Salon is known for the vitriolic nature of its comment boards, but the reaction to this article is particularly bitter. Ryan is attacked for having pursued a Master’s in the fine arts. She is criticized for “shitting out three children,” without considering what it would cost to provide for their well-being. The comments reek of anti-intellectualism and anti-feminism and, for anyone with even a modicum of understanding of human motivation, are full of latent fear.
If Ryan were a single mother with three kids and had nothing more than a high school diploma, no one would care about her story; it wouldn’t even be featured on the site.
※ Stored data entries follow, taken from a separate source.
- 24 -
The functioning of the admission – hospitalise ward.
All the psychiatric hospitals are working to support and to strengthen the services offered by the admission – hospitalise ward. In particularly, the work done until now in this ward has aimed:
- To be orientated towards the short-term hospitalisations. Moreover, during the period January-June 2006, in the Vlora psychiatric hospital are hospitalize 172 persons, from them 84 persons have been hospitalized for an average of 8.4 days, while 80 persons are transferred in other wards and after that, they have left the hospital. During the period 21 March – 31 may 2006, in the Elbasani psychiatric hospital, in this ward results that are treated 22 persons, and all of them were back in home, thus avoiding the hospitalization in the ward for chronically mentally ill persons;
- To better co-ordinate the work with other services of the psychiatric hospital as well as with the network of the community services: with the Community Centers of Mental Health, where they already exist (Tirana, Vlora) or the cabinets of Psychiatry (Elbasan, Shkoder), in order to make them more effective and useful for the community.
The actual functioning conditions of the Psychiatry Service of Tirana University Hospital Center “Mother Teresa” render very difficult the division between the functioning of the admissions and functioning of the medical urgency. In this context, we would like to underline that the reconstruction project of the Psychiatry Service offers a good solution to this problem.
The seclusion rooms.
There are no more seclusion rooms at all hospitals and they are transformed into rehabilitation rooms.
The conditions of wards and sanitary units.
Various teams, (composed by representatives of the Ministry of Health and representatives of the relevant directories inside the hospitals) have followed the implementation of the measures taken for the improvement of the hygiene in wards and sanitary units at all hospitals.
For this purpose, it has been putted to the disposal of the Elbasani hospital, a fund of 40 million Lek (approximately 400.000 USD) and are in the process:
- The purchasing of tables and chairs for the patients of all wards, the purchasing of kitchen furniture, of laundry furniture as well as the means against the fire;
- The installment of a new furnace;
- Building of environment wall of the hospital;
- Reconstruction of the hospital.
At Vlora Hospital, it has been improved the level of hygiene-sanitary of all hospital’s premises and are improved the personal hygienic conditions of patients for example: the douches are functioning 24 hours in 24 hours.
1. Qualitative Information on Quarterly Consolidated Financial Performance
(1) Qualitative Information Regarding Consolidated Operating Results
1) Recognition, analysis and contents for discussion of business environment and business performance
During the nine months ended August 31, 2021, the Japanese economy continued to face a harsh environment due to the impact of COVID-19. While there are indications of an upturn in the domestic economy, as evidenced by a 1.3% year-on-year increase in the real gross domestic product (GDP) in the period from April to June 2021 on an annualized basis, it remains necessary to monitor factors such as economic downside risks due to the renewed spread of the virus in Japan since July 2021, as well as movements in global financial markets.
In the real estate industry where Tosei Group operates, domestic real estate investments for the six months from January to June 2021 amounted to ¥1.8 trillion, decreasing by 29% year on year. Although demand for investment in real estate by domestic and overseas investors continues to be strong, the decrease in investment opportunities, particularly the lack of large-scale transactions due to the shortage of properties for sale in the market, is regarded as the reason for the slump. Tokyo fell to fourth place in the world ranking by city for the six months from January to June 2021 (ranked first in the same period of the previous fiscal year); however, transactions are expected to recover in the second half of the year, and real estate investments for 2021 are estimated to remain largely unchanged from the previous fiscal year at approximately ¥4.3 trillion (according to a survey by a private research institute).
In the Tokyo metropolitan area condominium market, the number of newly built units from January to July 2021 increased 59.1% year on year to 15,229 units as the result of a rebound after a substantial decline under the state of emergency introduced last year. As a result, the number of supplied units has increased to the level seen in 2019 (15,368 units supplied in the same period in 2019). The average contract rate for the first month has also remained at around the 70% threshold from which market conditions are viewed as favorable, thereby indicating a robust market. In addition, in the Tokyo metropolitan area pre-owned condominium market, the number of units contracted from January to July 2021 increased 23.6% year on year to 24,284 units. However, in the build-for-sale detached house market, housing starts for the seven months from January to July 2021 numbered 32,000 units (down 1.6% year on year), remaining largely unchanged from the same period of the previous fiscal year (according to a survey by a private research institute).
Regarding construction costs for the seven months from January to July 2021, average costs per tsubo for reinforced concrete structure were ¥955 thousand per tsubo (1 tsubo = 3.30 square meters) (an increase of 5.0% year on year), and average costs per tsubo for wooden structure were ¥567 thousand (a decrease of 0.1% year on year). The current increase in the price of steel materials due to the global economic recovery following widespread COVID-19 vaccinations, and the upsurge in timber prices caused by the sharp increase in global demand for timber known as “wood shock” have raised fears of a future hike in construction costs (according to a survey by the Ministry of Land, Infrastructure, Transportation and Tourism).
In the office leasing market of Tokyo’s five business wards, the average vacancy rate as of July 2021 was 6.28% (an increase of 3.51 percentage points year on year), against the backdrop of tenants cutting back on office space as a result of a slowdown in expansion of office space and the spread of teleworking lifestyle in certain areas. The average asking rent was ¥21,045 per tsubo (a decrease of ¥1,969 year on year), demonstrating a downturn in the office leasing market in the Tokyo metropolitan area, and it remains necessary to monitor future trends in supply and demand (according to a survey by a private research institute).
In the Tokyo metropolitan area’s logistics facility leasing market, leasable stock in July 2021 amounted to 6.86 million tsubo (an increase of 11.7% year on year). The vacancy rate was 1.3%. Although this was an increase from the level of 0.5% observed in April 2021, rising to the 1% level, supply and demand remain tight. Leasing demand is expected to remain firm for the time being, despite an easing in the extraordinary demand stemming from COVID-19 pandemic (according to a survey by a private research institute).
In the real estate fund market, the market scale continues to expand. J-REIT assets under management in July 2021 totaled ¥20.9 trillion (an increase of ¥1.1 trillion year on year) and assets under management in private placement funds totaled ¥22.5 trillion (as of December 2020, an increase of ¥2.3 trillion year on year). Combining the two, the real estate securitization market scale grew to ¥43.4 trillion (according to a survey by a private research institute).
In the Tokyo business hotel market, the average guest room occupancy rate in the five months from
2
But because she, presumably like Salon’s audience, is highly educated and left alone to raise three children as the result of a failed marriage rather than poor decisions and bad luck, her experience feels a little too real and not as easily avoidable. If she hadn’t wasted her time and money getting a Master’s in Writing instead of pursing a “safe” career, some comments exclaim, then maybe she would have the resources to properly feed her family. What about the engineers who are forced to take mediocre buy-outs or risk getting laid off as American car companies continue their downward spiral?
No one ever claims that an engineering degree is a waste of time. And why shouldn’t she, like all of us, strive to achieve a career where she can make a living doing what she loves? If she couldn’t afford to feed her family because she was trying to launch a small business, people would encourage her to stay strong, keep fighting and not give up on the American dream. Rather than being hailed as a telling example of the government’s inability to properly aid and support its citizens, the system’s failure is viewed as Ryan’s failure because it is easier to believe that the choices she made led to her hardships, choices we’d never be foolish enough to make ourselves.
As the economy continues to sag, though, and more companies are forced to make cuts, no one is really “safe“ anymore. Even many people with stable incomes are having to consider taking on a second job. Office work by day, bartender at night, or grocery bagger on the weekends. It is a hard reality to accept when we derive so much value from successful employment. Perhaps we’d be better served by an attempt to separate our employment from our individual worth. Or conversely, we should more fully recognize the true value of every job and consider the Buddhist belief that all work, if done mindfully and with great care, is of equal importance. I know that at the end of a long workday, there’s no one on Earth I’m more thankful for than the guy who mixes my drink. And I don’t give a damn what my gin and tonic says about him.